16. A system for expected human trajectory generation for teleoperation, comprising:
a control interface receiving an input from a human operator;
an actuator;
a memory storing one or more instructions;
a processor executing one or more of the instructions stored on the memory to perform:
generating a movement cost associated with movement of a robot appendage from a first state including a start position and a start pose to a second state including a goal position and a goal pose;
generating a joint cost associated with movement of joints of the robot appendage from the first state to the second state;
generating a smoothness cost associated with a velocity associated with movement of the robot appendage from the first state to the second state; and
generating an expected human trajectory based on the movement cost, the joint cost, and the smoothness cost; and
a controller controlling the actuator to move the robot appendage based on the expected human trajectory and the input from the human operator.

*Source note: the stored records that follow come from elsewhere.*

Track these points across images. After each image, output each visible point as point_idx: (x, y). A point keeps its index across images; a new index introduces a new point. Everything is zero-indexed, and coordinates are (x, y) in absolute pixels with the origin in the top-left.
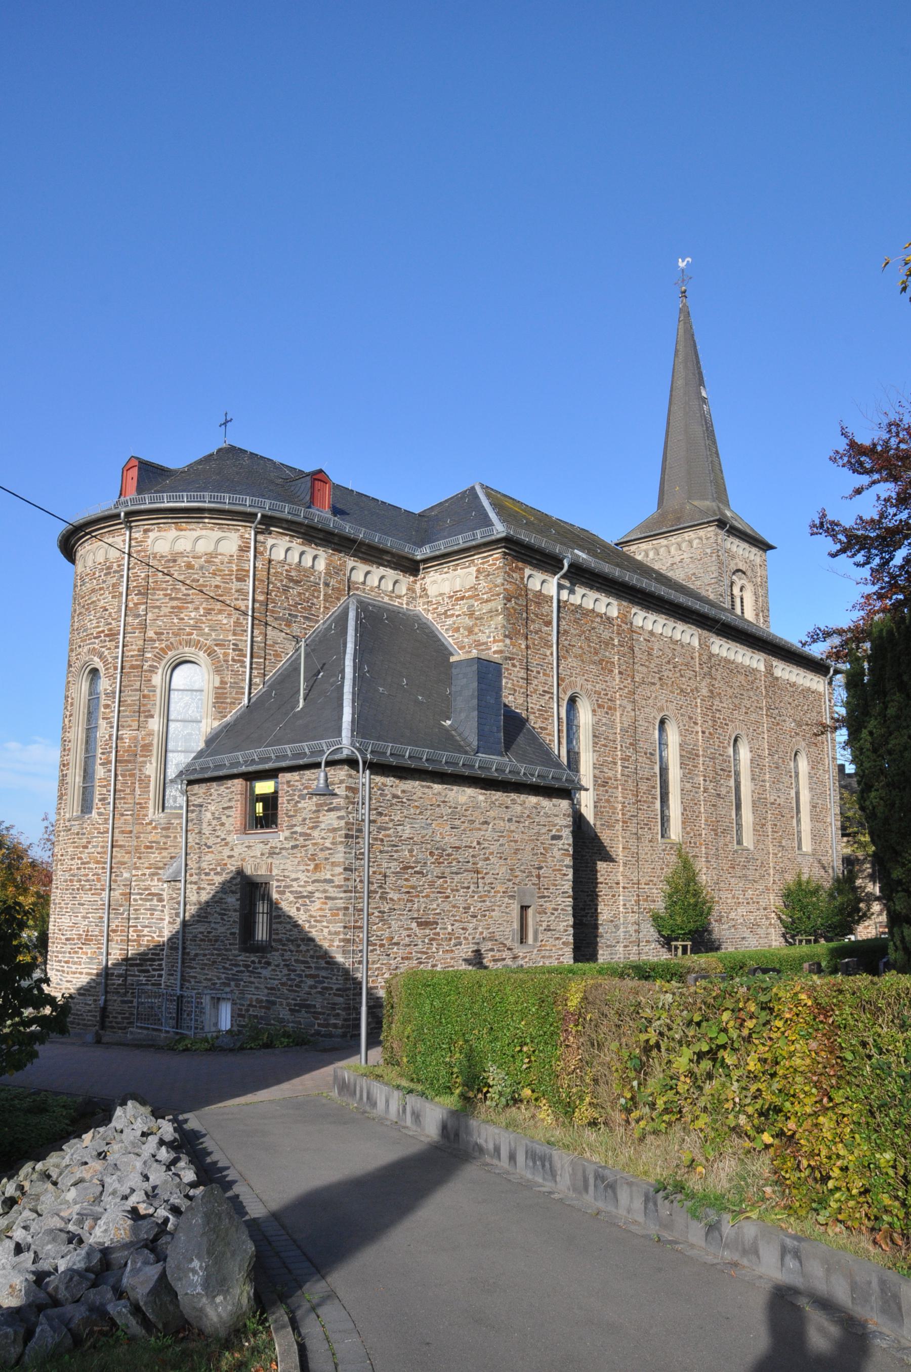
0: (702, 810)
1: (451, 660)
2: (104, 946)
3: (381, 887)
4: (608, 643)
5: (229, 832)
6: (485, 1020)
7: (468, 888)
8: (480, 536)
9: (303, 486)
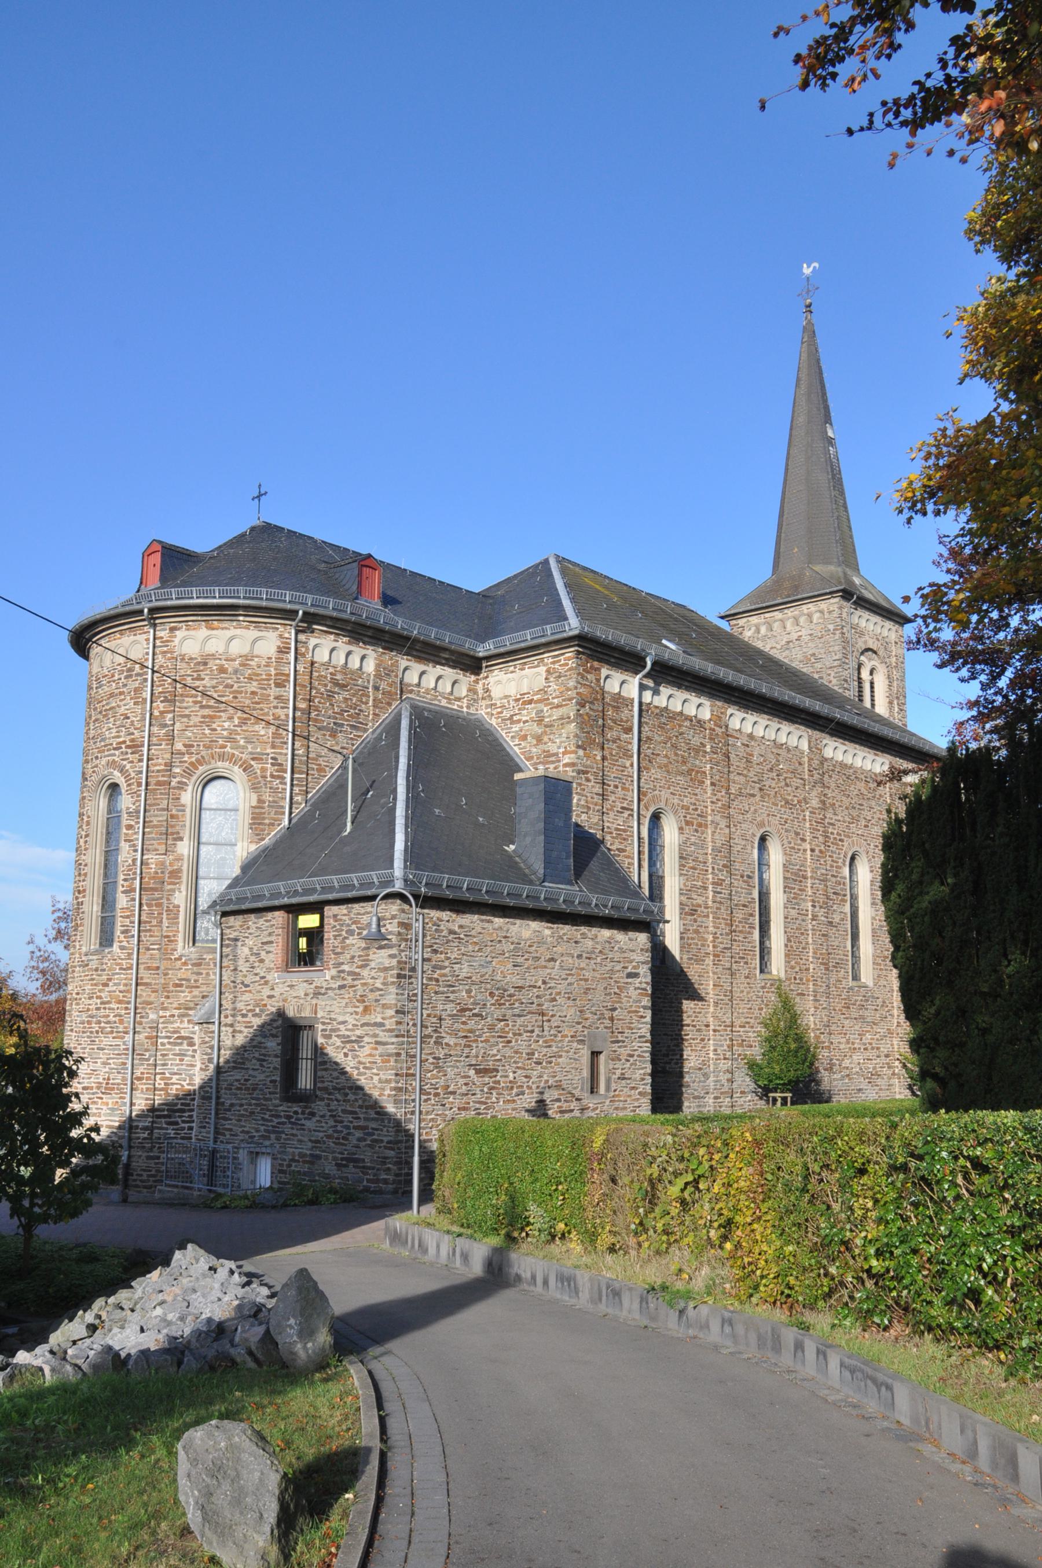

17. The system for expected human trajectory generation for teleoperation of claim 16, wherein the controller controls the actuator to move the robot appendage based on minimizing an offset between the expected human trajectory and a trajectory associated with the input from the human operator.
18. The system for expected human trajectory generation for teleoperation of claim 17, wherein the movement cost, the joint cost, and the smoothness cost are generated without using sensor feedback information from sensors associated with the robot appendage.
19. The system for expected human trajectory generation for teleoperation of claim 16, wherein the movement cost, the joint cost, and the smoothness cost are generated without using information indicative of a task or context associated with the first state, the start position, the start pose, the second state, the goal position, and the goal pose.
20. The system for expected human trajectory generation for teleoperation of claim 16, wherein the movement cost or the joint cost is generated based on a human arm skeletal model.